Exercise directions:
Nothing but the lines from the one containing "Anahtar kelimeler: Müzik" through the last line of the data below should be returned, each copied exactly.

Transcribed page contents:
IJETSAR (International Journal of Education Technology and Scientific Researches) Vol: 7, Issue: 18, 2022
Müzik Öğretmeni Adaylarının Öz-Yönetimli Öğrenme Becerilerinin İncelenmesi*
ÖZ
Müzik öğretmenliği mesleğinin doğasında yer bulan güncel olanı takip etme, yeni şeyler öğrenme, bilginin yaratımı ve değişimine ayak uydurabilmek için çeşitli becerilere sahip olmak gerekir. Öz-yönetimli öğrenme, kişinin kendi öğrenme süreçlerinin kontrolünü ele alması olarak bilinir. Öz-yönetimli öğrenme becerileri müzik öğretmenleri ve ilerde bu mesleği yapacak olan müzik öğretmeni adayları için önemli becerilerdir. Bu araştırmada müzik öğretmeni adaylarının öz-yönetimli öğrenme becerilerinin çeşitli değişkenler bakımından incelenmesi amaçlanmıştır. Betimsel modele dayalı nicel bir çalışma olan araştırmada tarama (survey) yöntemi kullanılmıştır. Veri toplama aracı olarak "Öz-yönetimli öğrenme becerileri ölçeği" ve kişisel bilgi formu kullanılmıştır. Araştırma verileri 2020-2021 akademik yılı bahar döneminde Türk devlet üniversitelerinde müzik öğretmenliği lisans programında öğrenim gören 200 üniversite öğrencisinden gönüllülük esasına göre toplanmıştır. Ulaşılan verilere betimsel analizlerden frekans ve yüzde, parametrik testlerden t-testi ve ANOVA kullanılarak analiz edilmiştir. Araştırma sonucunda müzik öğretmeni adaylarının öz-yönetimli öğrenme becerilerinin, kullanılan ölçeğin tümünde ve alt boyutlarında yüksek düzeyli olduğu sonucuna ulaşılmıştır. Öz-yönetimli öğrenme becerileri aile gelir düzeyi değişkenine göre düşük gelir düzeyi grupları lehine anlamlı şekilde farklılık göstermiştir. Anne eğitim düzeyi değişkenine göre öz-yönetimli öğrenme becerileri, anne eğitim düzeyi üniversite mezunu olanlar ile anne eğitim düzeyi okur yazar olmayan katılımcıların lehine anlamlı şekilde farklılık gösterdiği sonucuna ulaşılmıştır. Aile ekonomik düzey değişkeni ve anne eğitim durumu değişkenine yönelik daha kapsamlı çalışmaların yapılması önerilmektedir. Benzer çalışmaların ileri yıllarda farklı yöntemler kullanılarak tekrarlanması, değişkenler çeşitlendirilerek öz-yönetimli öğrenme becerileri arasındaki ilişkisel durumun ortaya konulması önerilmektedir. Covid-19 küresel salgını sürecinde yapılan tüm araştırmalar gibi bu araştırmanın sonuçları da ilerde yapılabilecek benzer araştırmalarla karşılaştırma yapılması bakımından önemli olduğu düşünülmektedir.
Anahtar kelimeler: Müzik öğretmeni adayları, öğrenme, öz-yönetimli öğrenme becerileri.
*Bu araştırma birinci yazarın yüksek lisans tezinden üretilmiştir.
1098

Your solution:
Anahtar kelimeler: Müzik öğretmeni adayları, öğrenme, öz-yönetimli öğrenme becerileri.
*Bu araştırma birinci yazarın yüksek lisans tezinden üretilmiştir.
1098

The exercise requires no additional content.